The Active Travel Act followed years of ineffective encouragement to all concerned to make plans for active travel facilities, and to include active travel in all developments. This was addressed primarily to a transport establishment that had no interest in active travel and no idea how to make it happen; when stimulated, and with few and limited exceptions, the response was apathy at best, more often active dislike. The freedom to drive was often quoted. Minimal compliance, on paper only, was a general approach. There was no active programme of education for that establishment, either in local authorities or in the civil service, there was no cadre of informed and motivated people who could contact the Minister and were able to judge the quality of active travel schemes, and so there was no effective way for the Minister to implement the powers given to them by the ATA. Those powers, if effectively used, appear sufficient to transform our transport system within a few years.
If the Minister wished to implement the ATA - I note that the Netherlands implemented an effective network of active travel facilities within some eight years of deciding to do so - they would be enabled to do so by such a cadre. These people would ensure that the excellent mechanisms of the ATA were effectively implemented, in accordance with best practice as demonstrated by several of the UK's neighbours, and having learned from the mistakes that have been made in the course of achieving best practice both here and abroad.

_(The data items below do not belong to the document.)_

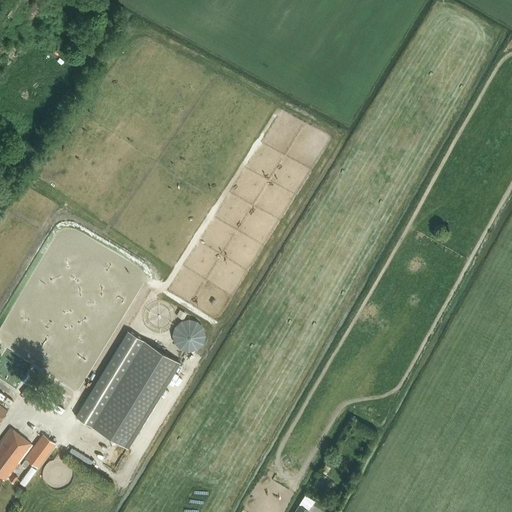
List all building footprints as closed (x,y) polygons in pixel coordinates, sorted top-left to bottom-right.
[(15,18),(27,0),(7,0),(2,9),(15,18)] [(48,0),(33,0),(22,15),(32,22),(48,0)] [(179,309),(176,316),(183,320),(187,313),(179,309)] [(128,329),(76,415),(129,447),(181,361),(128,329)] [(29,384),(22,393),(35,403),(42,394),(29,384)] [(65,409),(42,395),(39,400),(61,414),(65,409)] [(0,403),(0,421),(9,411),(0,403)] [(9,475),(11,477),(9,479),(14,482),(18,477),(14,473),(13,474),(11,472),(32,444),(10,427),(0,441),(0,480),(2,478),(4,480),(8,475),(9,475)] [(43,433),(25,457),(39,467),(56,442),(43,433)] [(25,486),(37,470),(32,466),(20,482),(25,486)] [(332,481),(319,474),(314,483),(327,490),(332,481)] [(305,494),(298,504),(299,505),(308,510),(314,500),(305,494)]
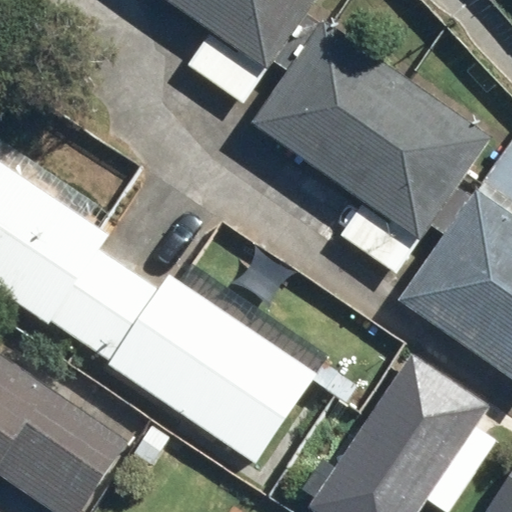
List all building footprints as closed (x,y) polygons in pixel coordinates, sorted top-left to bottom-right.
[(157,0),(202,30),(178,64),(236,103),(259,70),(263,72),(311,0),(157,0)] [(322,18),(248,126),(357,200),(333,235),(390,273),(414,238),(417,241),(491,132),(322,18)] [(511,124),(475,178),(511,203),(511,124)] [(0,165),(0,295),(44,325),(46,322),(107,362),(104,366),(253,465),(314,373),(164,274),(154,289),(92,248),(102,233),(0,165)] [(511,216),(472,190),(396,304),(511,380),(511,216)] [(409,353),(306,509),(310,511),(417,511),(489,405),(409,353)] [(0,476),(53,511),(80,511),(126,445),(0,360),(0,476)] [(511,511),(511,462),(480,510),(482,511),(511,511)]
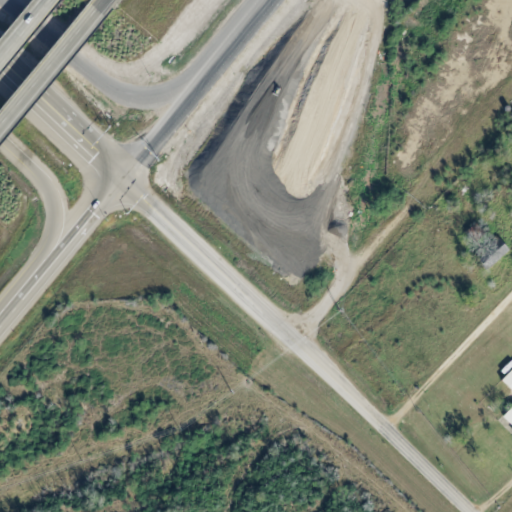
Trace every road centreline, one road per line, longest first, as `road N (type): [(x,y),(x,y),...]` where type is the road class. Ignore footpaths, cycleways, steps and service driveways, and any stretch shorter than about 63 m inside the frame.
road 1 (tertiary): [(474,511),(117,176)]
road 2 (secondary): [(0,318),(264,0)]
road 3 (secondary): [(9,0),(114,85),(170,95),(200,77)]
road 4 (track): [(387,428),(511,291)]
road 5 (trunk): [(0,64),(117,176)]
road 6 (motorway): [(0,128),(97,10)]
road 7 (secondary): [(48,260),(55,200),(0,140)]
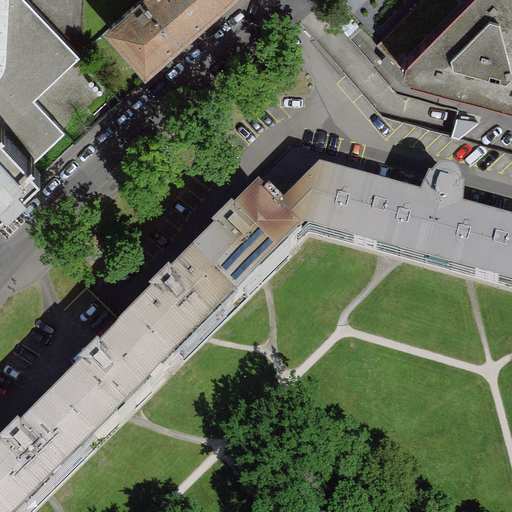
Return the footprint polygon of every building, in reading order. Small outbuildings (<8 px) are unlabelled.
[(0,0),(0,124),(33,159),(66,130),(35,97),(81,55),(29,0),(0,0)] [(214,0),(141,0),(112,26),(143,61),(214,0)] [(511,0),(342,0),(345,9),(381,43),(427,0),(511,0)] [(409,73),(511,100),(511,0),(427,0),(381,43),(409,73)] [(33,159),(0,124),(0,205),(41,167),(33,159)] [(258,205),(277,224),(319,183),(361,194),(362,171),(296,153),(250,198),(258,205)] [(421,210),(361,194),(319,183),(277,224),(295,242),(308,229),(511,283),(511,234),(459,221),(462,196),(459,196),(459,189),(455,183),(450,180),(443,180),(438,184),(435,189),(431,188),(421,210)] [(258,205),(195,268),(234,307),(298,245),(295,242),(277,224),(258,205)] [(195,268),(132,330),(171,370),(234,307),(195,268)] [(132,330),(52,410),(91,449),(171,370),(132,330)] [(52,410),(0,461),(0,511),(27,511),(91,449),(52,410)]
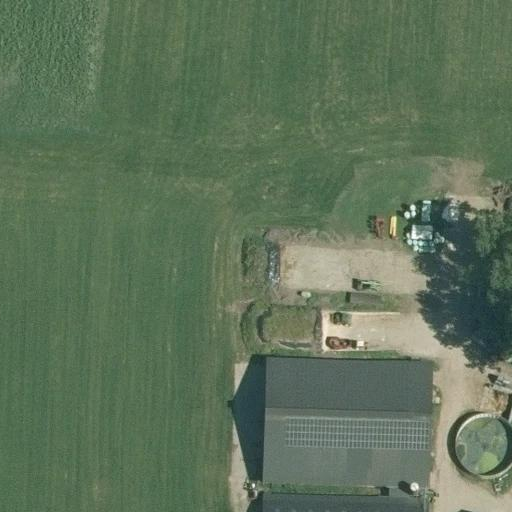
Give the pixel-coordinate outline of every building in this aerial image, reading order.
[(267,366),(263,487),(429,491),(432,370),(267,366)] [(483,373),(467,374),(468,392),(484,391),(483,373)] [(496,376),(494,392),(509,394),(511,378),(496,376)] [(497,419),(490,417),(483,417),(476,419),(470,422),(464,426),(460,432),(456,438),(455,445),(455,452),(456,459),(459,465),(464,471),(469,475),(476,479),(483,480),(490,480),(497,479),(503,476),(509,471),(511,467),(511,430),(509,426),(503,422),(497,419)] [(262,511),(428,511),(429,501),(263,497),(262,511)]
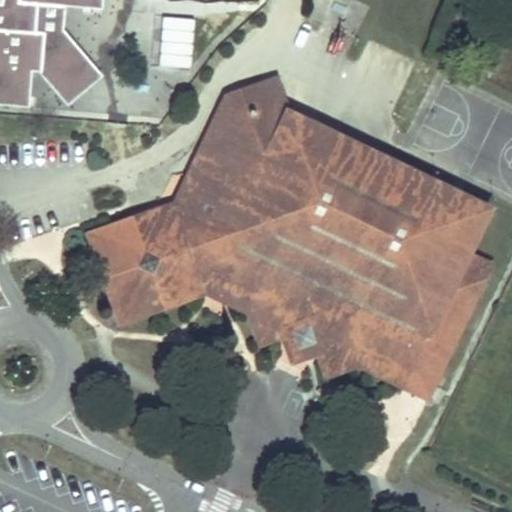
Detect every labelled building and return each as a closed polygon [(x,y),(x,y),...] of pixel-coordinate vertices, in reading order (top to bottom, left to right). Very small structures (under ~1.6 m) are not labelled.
[(0,0),(0,99),(26,102),(32,59),(38,60),(42,26),(59,29),(63,3),(98,8),(98,0),(0,0)] [(95,60),(59,29),(42,26),(38,60),(69,88),(95,60)] [(175,205),(188,185),(182,172),(168,200),(157,204),(175,205)] [(88,249),(99,227),(81,232),(88,249)] [(191,290),(223,305),(220,291),(195,277),(185,281),(179,293),(191,290)] [(277,327),(279,336),(299,347),(307,338),(287,325),(277,327)]
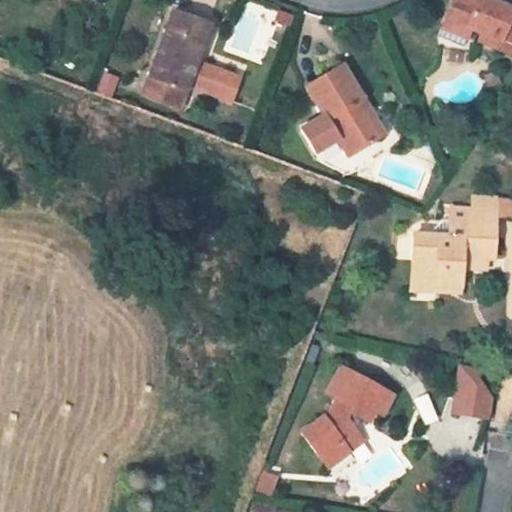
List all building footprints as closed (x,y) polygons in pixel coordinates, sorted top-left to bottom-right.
[(496,4),(486,0),(453,0),(446,19),(471,29),(483,34),(479,43),(511,56),(511,54),(511,10),(510,15),(494,9),(496,4)] [(511,10),(496,4),(494,9),(510,15),(511,10)] [(278,11),(274,21),(288,26),(292,17),(278,11)] [(188,86),(230,101),(238,78),(197,62),(198,57),(203,59),(214,27),(208,25),(173,12),(149,78),(185,91),(188,86)] [(442,29),(468,39),(471,29),(446,19),(442,29)] [(341,66),(306,87),(324,116),(301,130),(314,152),(317,152),(339,139),(349,156),(379,138),(358,104),(363,101),(341,66)] [(102,73),(97,88),(111,93),(117,78),(102,73)] [(185,91),(149,78),(143,96),(179,109),(185,91)] [(363,101),(358,104),(379,138),(384,135),(363,101)] [(511,200),(499,199),(497,217),(511,218),(511,200)] [(448,237),(414,236),(411,281),(435,282),(434,286),(460,288),(461,258),(484,259),(493,259),(495,212),(450,209),(448,237)] [(484,259),(461,258),(461,270),(483,271),(484,259)] [(435,282),(411,281),(411,292),(459,294),(460,288),(434,286),(435,282)] [(487,422),(493,390),(474,386),(478,368),(457,365),(447,414),(487,422)] [(391,395),(342,368),(327,394),(336,399),(329,412),(301,434),(326,468),(349,451),(344,445),(359,435),(346,419),(350,413),(368,423),(373,411),(381,416),(391,395)] [(359,435),(344,445),(349,451),(363,441),(359,435)] [(277,478),(263,472),(255,491),(269,497),(277,478)] [(253,503),(251,511),(287,511),(273,510),(273,507),(253,503)]
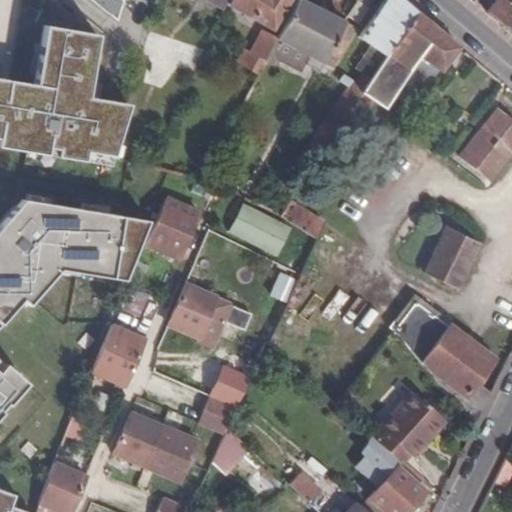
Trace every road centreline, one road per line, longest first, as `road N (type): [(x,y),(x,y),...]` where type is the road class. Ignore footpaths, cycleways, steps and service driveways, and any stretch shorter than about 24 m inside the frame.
road 1 (residential): [(78,511),(175,282)]
road 2 (residential): [(459,511),(511,402)]
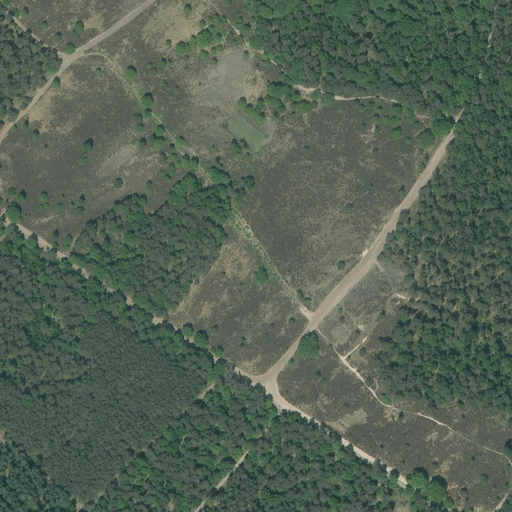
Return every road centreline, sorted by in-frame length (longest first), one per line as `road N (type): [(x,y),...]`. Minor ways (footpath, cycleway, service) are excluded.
road 1 (track): [(511,113),(461,113),(363,266),(260,394)]
road 2 (track): [(82,511),(231,375)]
road 3 (track): [(0,136),(65,62),(0,5)]
road 4 (track): [(283,409),(198,511)]
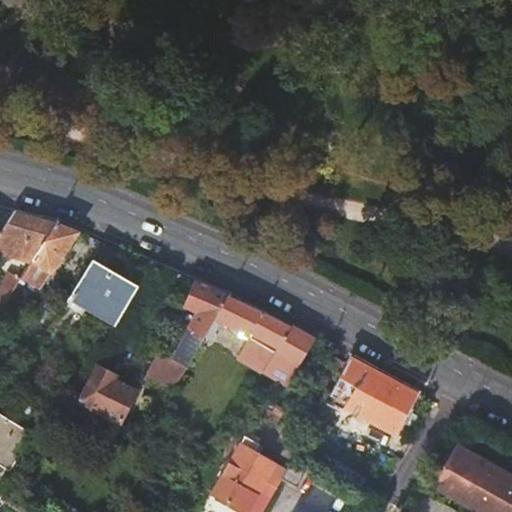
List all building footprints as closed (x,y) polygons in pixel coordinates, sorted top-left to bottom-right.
[(0,253),(30,262),(54,224),(12,213),(0,230),(0,253)] [(30,262),(20,279),(37,289),(48,273),(49,274),(75,234),(54,224),(30,262)] [(66,299),(113,327),(134,290),(89,265),(66,299)] [(182,278),(174,274),(165,292),(173,296),(182,278)] [(0,309),(19,280),(10,275),(2,287),(0,285),(0,309)] [(179,303),(194,310),(169,358),(187,367),(201,342),(225,296),(191,279),(179,303)] [(266,366),(286,328),(225,296),(201,342),(206,345),(217,324),(246,340),(240,352),(266,366)] [(309,341),(286,328),(266,366),(262,374),(286,386),(309,341)] [(266,366),(240,352),(236,360),(262,374),(266,366)] [(185,368),(156,353),(144,374),(174,390),(185,368)] [(392,432),(413,394),(347,359),(325,397),(392,432)] [(95,369),(77,405),(118,425),(134,393),(111,382),(113,378),(95,369)] [(0,470),(8,475),(33,436),(0,417),(0,470)] [(227,511),(260,511),(267,499),(256,493),(271,464),(269,463),(268,460),(263,456),(259,458),(252,454),(256,446),(242,438),(206,500),(227,511)] [(475,511),(511,511),(511,487),(450,452),(430,486),(475,511)] [(267,499),(278,482),(283,472),(271,464),(256,493),(267,499)] [(302,475),(287,466),(283,472),(278,482),(294,491),(302,475)] [(453,511),(425,496),(415,511),(453,511)]
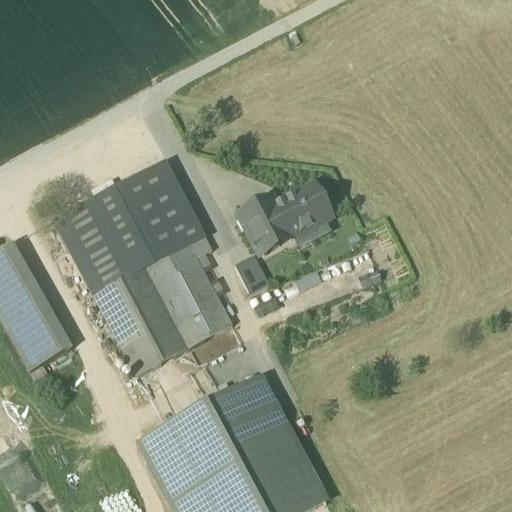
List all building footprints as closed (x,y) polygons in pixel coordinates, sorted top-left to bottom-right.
[(164,165),(52,225),(90,298),(92,297),(135,379),(230,329),(194,261),(210,253),(164,165)] [(312,189),(274,208),(270,201),(236,218),(258,258),(278,248),(274,241),(286,235),(290,241),(305,233),(310,244),(329,234),(323,224),(329,221),(312,189)] [(70,350),(11,246),(0,252),(0,324),(29,375),(70,350)] [(253,259),(233,269),(249,298),(268,288),(253,259)] [(141,447),(176,511),(302,511),(322,502),(259,384),(141,447)]
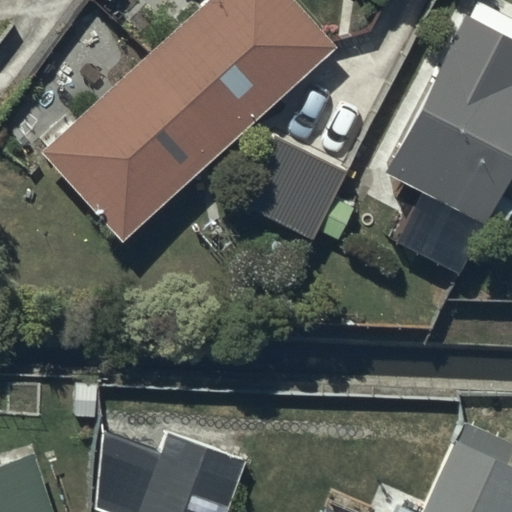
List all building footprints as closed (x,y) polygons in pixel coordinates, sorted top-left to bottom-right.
[(331,35),(299,0),(186,0),(142,40),(34,135),(115,225),(331,35)] [(511,29),(460,3),(378,162),(427,187),(424,193),(439,200),(442,194),(477,212),(499,169),(511,175),(511,29)] [(340,160),(270,126),(238,193),(308,227),(340,160)] [(348,199),(330,190),(315,221),(333,230),(348,199)] [(91,406),(91,373),(70,373),(70,406),(91,406)] [(507,434),(460,412),(415,507),(425,511),(511,511),(511,456),(499,451),(507,434)] [(213,511),(236,448),(163,423),(156,444),(100,424),(95,500),(129,511),(213,511)] [(0,511),(51,511),(27,435),(0,443),(0,511)] [(410,511),(414,504),(395,496),(387,511),(410,511)]
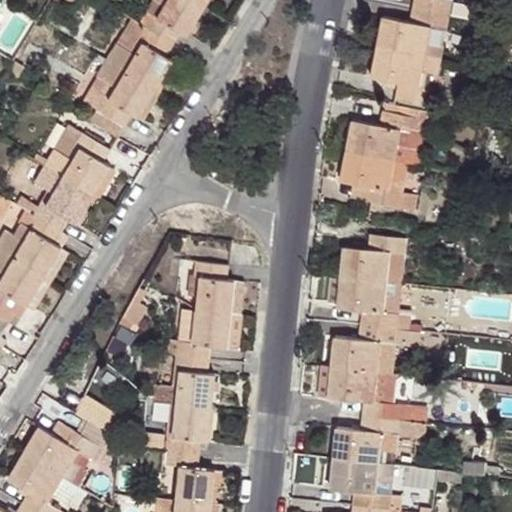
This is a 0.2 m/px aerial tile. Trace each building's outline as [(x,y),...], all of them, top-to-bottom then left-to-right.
[(66,17),(75,2),(71,0),(57,0),(52,9),(66,17)] [(116,60),(106,77),(156,106),(172,78),(166,75),(181,49),(187,53),(203,25),(159,0),(152,0),(145,13),(164,24),(157,35),(152,33),(145,44),(137,57),(142,61),(136,71),(116,60)] [(159,0),(203,25),(218,0),(159,0)] [(414,24),(450,31),(453,17),(438,14),(440,0),(443,0),(456,3),(456,0),(389,0),(389,4),(416,10),(414,24)] [(441,75),(444,60),(429,57),(432,42),(447,45),(450,31),(414,24),(411,37),(383,32),(378,63),(441,75)] [(137,57),(145,44),(131,35),(116,60),(136,71),(142,61),(137,57)] [(429,57),(444,60),(447,45),(432,42),(429,57)] [(25,54),(12,77),(18,81),(32,57),(25,54)] [(438,91),(441,75),(378,63),(372,93),(398,98),(395,114),(432,121),(435,106),(420,103),(423,88),(438,91)] [(18,81),(12,77),(4,89),(13,95),(21,82),(18,81)] [(104,114),(95,128),(125,144),(133,131),(139,134),(156,106),(106,77),(96,94),(115,105),(109,117),(104,114)] [(172,78),(156,106),(161,109),(178,81),(172,78)] [(81,119),(95,128),(104,114),(109,117),(115,105),(96,94),(81,119)] [(156,106),(139,134),(144,137),(161,109),(156,106)] [(389,120),(383,127),(424,135),(440,138),(441,130),(389,120)] [(352,137),(347,167),(396,176),(396,174),(416,177),(424,135),(383,127),(380,142),(352,137)] [(125,144),(95,128),(89,140),(119,156),(125,144)] [(75,163),(83,149),(68,141),(53,166),(73,177),(80,166),(75,163)] [(43,183),(93,212),(110,183),(104,180),(112,167),(83,149),(75,163),(80,166),(73,177),(53,166),(43,183)] [(396,176),(347,167),(341,197),(355,200),(368,202),(366,217),(404,223),(406,208),(391,206),(396,176)] [(34,231),(63,248),(70,237),(76,240),(93,212),(43,183),(33,199),(53,210),(46,223),(41,220),(34,231)] [(110,183),(93,212),(99,216),(116,187),(110,183)] [(368,202),(355,200),(352,214),(366,217),(368,202)] [(0,254),(0,266),(45,293),(61,265),(55,261),(63,248),(34,231),(26,245),(31,248),(24,259),(4,248),(0,254)] [(335,263),(332,292),(388,298),(390,269),(406,271),(407,255),(371,252),(370,267),(335,263)] [(45,293),(51,297),(68,269),(61,265),(45,293)] [(0,322),(7,327),(14,331),(22,317),(28,321),(45,293),(0,266),(0,288),(5,292),(0,299),(0,322)] [(406,271),(390,269),(388,298),(404,299),(406,271)] [(199,309),(197,325),(232,329),(235,297),(228,297),(229,281),(195,277),(194,292),(200,293),(199,309)] [(364,326),(363,341),(400,344),(401,330),(404,299),(388,298),(332,292),(323,291),(320,317),(330,318),(329,323),(364,326)] [(194,292),(189,292),(187,308),(199,309),(200,293),(194,292)] [(45,293),(28,321),(35,325),(51,297),(45,293)] [(232,329),(241,331),(244,298),(235,297),(232,329)] [(197,325),(197,331),(193,359),(178,358),(177,372),(210,376),(211,362),(229,363),(232,329),(197,325)] [(232,329),(229,363),(238,364),(241,331),(232,329)] [(193,359),(197,331),(181,330),(178,358),(193,359)] [(324,383),(380,388),(383,359),(399,360),(400,344),(363,341),(361,356),(327,353),(324,383)] [(400,344),(399,360),(411,362),(412,345),(400,344)] [(383,359),(380,388),(389,389),(396,389),(399,360),(383,359)] [(210,376),(177,372),(176,387),(180,387),(177,423),(212,427),(216,391),(209,391),(210,376)] [(375,450),(390,451),(391,436),(402,437),(403,422),(386,421),(389,389),(380,388),(324,383),(314,383),(311,412),(356,418),(353,447),(329,445),(326,479),(372,482),(373,467),(375,450)] [(167,451),(165,466),(201,471),(202,456),(209,457),(212,427),(177,423),(174,452),(167,451)] [(391,436),(390,451),(421,454),(422,439),(402,437),(391,436)] [(81,461),(40,437),(7,494),(28,508),(26,511),(54,511),(65,493),(81,461)] [(480,446),(478,464),(487,464),(489,448),(480,446)] [(389,468),(390,451),(375,450),(373,467),(389,468)] [(93,468),(81,461),(65,493),(79,502),(86,490),(83,488),(93,468)] [(181,481),(178,511),(213,511),(216,485),(200,484),(201,471),(165,466),(163,480),(181,481)] [(347,511),(387,511),(391,484),(372,482),(326,479),(323,508),(347,510),(347,511)]
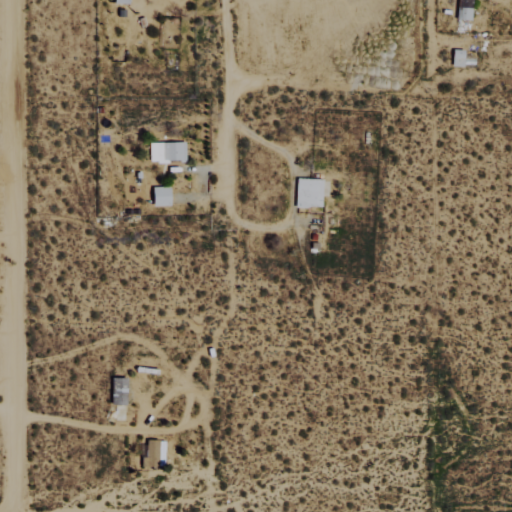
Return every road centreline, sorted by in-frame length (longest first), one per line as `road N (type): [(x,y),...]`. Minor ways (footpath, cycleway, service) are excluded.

We have seen the virulent anger aroused by 20mph limits. This is continuous with opposition to active travel, or anything else seen as "anti-motorist". While there appears no way to avoid a furious minority of opposition, we suggest that pilot schemes in selected areas, that allow a effective, attractive, door-to-door active travel network, would be the best way to drive behaviour change in support of active travel. (Until all concerned can experience the benefits, there seems little purpose in publicizing schemes which, however admirable in themselves, do not allow safe complete active travel journeys for a large part of the population.) The battle cry of "Freedom" can then be used, thoroughly supported by Welsh data and by Welsh mass opinion, to support the freedom to use our streets for people, not only for the minority in a motor vehicle.